Figure 2. Crystal structure of the N-terminal S100 fused-type calcium-binding domain of human profilaggrin

(a) PF-CABD is biologically a dimer (protein 1, magenta; protein 2, blue with prime symbol). PF-CABD monomer forms a four-helix bundle. (b) The crystal AU contained two PF-CABD dimers (dimer 1, magenta/blue; dimer 2, orange/gray). The tetramer core is composed of four helix IV helices. (c) PF-CABD dimer rotated forward 120° about x-axis compared to panel 2a to display the antiparallel helix IV plane connected to a schematic of remaining profilaggrin sequence. B = B domain; F = filaggrin units. (d) Molecular surface of hydrophobic pocket in PF-CABD dimer illustrating two hydrophobic pockets (orange color gradient based on degree of hydrophobicity); polar residues = blue; orientation 40° backward rotation about x-axis compared to Figure 2a. (e) Electrostatic surface potential of PF-CABD dimer, demonstrating acidic calcium-binding loops (red) and uncharged pocket (white). Basic residues = blue. (f) Only 5 residues are conserved in the hydrophobic pocket (labeled, magenta) across S100 fused-type protein family. Non-conserved residues colored blue. Calcium ions = green. L = interhelical linker; H = helix.

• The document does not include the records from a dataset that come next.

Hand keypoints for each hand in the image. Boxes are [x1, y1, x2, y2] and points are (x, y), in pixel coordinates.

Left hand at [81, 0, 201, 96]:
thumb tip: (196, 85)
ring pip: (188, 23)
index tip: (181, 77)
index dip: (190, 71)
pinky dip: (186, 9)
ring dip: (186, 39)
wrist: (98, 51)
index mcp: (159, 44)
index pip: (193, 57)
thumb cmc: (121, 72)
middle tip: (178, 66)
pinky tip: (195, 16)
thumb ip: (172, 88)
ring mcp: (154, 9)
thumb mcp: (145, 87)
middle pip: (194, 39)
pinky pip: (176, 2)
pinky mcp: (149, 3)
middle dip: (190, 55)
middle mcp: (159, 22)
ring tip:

Figure 3. The profilaggrin S100 domain interacts with the N-terminus of annexin II

Yeast two-hybrid analysis (panels a and b) demonstrated the A (S100) domain of profilaggrin interacts with the N-terminus of annexin II. (a) Bait (green) and prey (pink) plasmid combinations were plated on HLT-deficient media containing 10 mM 3-amino-1,2,4-triazole. Both full length ANXA2 and a truncated N-terminal protein (ANXA2, 1-44) interacted with human and mouse profilaggrin N-terminus, but an ANXA2 protein lacking the first 14 amino acids (ANXA2, 15-339) showed no Y2H signal. (b) Control (LT-deficient) plate showing confluent growth of bait/prey combinations. (c) Association of profilaggrin N-terminus and annexin II in vitro is calcium-dependent. Epidermal proteins were immunoprecipitated with either profilaggrin B domain (B1) antibody, a p21/WAF1 antibody, or a pre-immune rabbit control. Immunoprecipitated proteins were separated on SDS/polyacrylamide gels and immunblotted with annexin II antibody. The lanes show immunoprecipitation with: B1 antibody, with no additions; B1/Ca, B1 antibody with the addition of 5 mM CaCl₂; B1/E, B1 antibody with the addition of 5 mM EDTA; p21/WAF1 antibody or pre-immune serum, with no additions. E represents a control epidermal extract to show annexin II.

Figure 4. Profilaggrin N-terminus and stratifin co-localize in human epidermal granular cells

Double label immunofluorescence was performed on fixed adult human skin using antibodies directed against the profilaggrin N-terminus (green) and stratifin (red). Panel (a) shows that stratifin is expressed throughout the epidermis, while profilaggrin is restricted to the granular layer and anuclear stratum corneum. (b) Shown is a vertical section of adult human skin immunolabeled with stratifin (red) and PNT (green) antibodies, with nuclei counterstained with DAPI. Stratifin is localized through the cytoplasm in spinous cells, but in the upper granular layer it is concentrated at the cell periphery where it co-localizes with PNT (orange labeling, arrows). Profilaggrin is also present in KHGs in the characteristic granular pattern, but shows little or no association with stratifin when present in the granular (profilaggrin) form. (c) Proposed biological functions of a calcium-dependent and calcium-independent protein interaction network for profilaggrin in human epidermis (based on the current study and the previous study by Yoneda et al., 2012).